The required output consists solely of the lines from the line containing "- cereal bowl [172,366,283,431]" through the end of the records, copied exactly.
Information provided Block Start
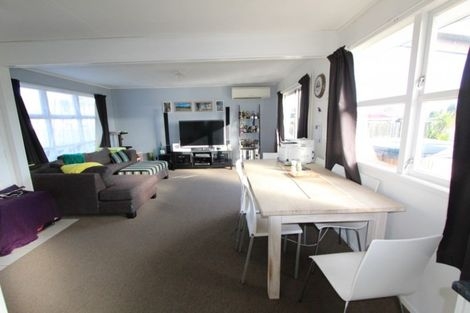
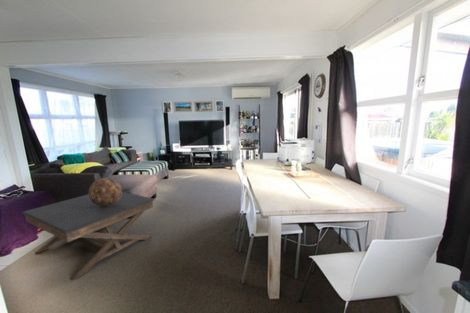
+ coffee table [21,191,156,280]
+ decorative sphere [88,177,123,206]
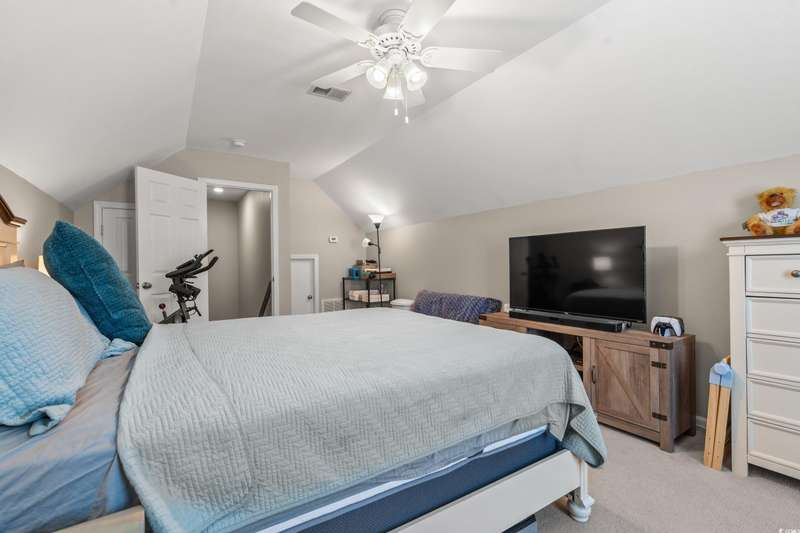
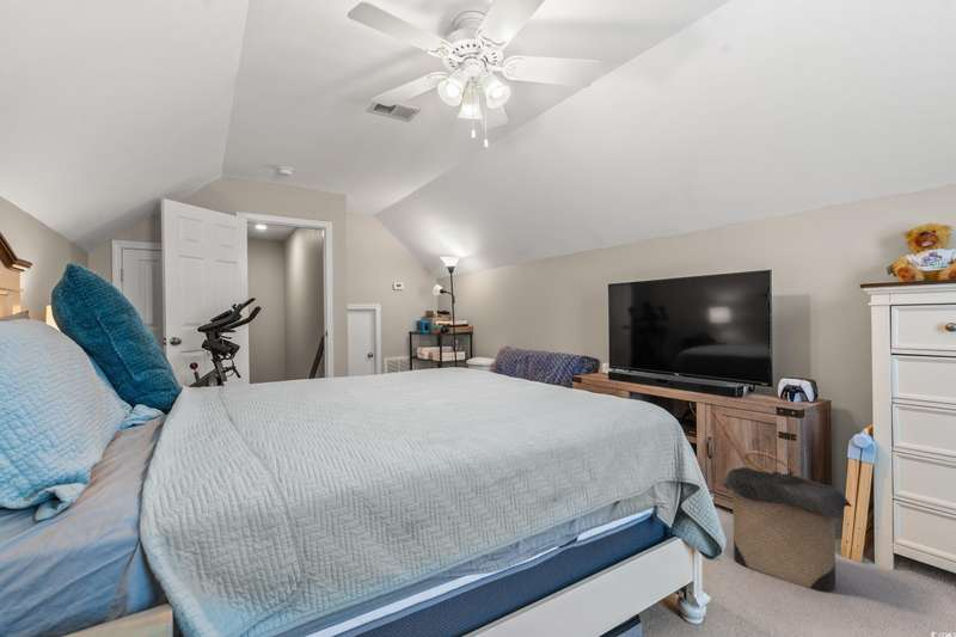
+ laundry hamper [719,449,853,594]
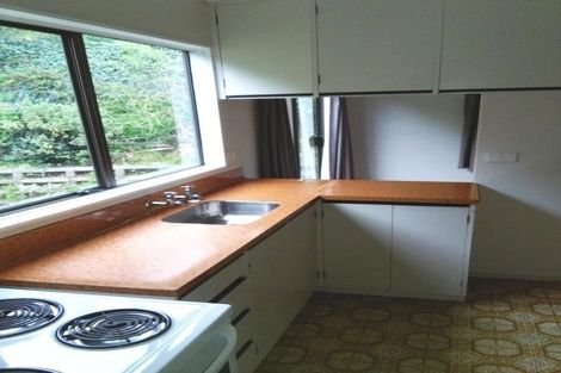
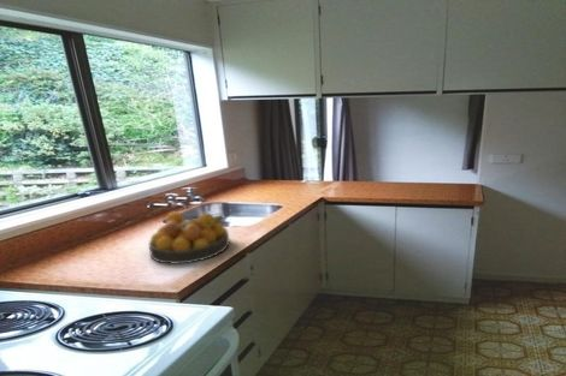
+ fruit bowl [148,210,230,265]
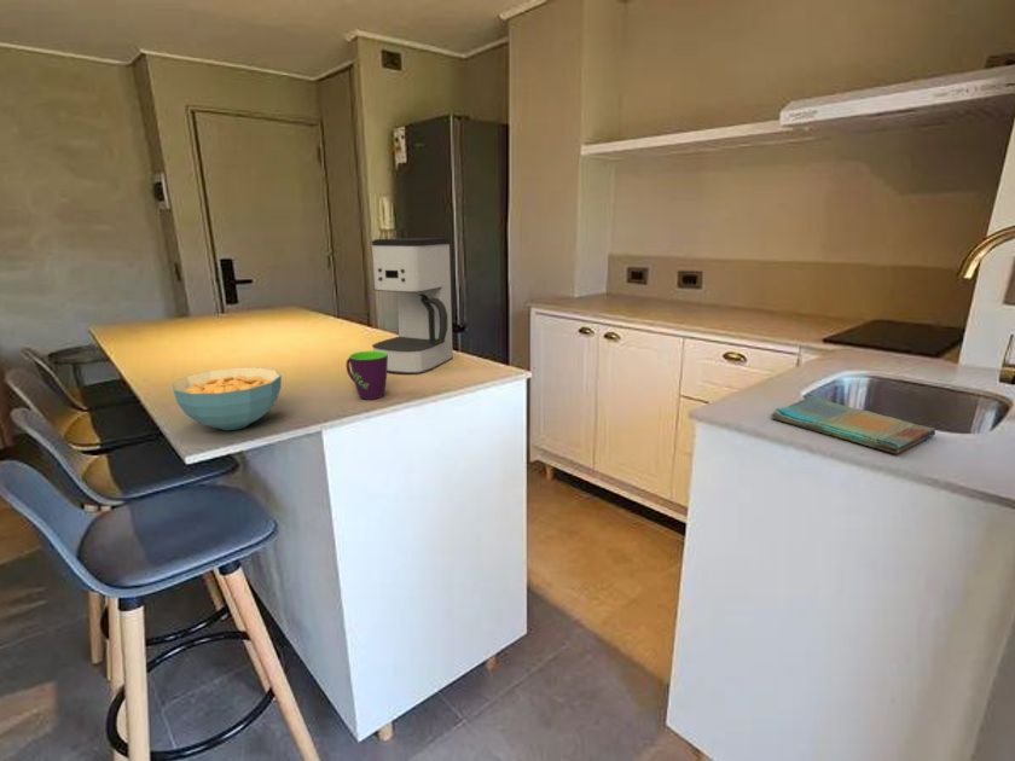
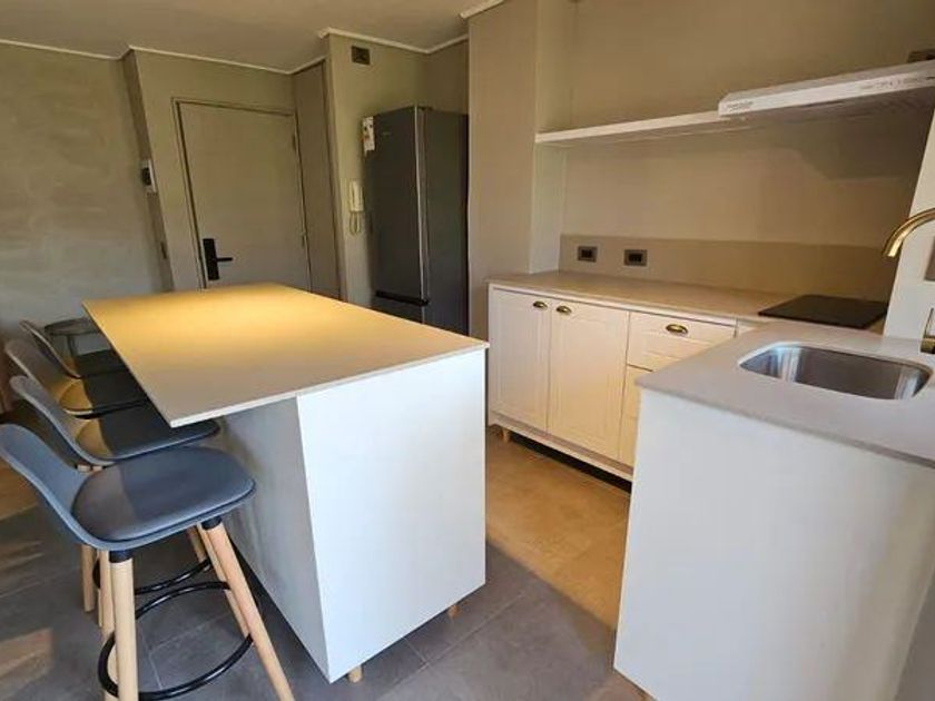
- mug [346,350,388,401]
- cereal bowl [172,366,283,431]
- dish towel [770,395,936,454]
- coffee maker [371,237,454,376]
Information provided Block End
● **Exercise result**
- cereal bowl [172,366,283,431]
- dish towel [770,395,936,454]
- coffee maker [371,237,454,376]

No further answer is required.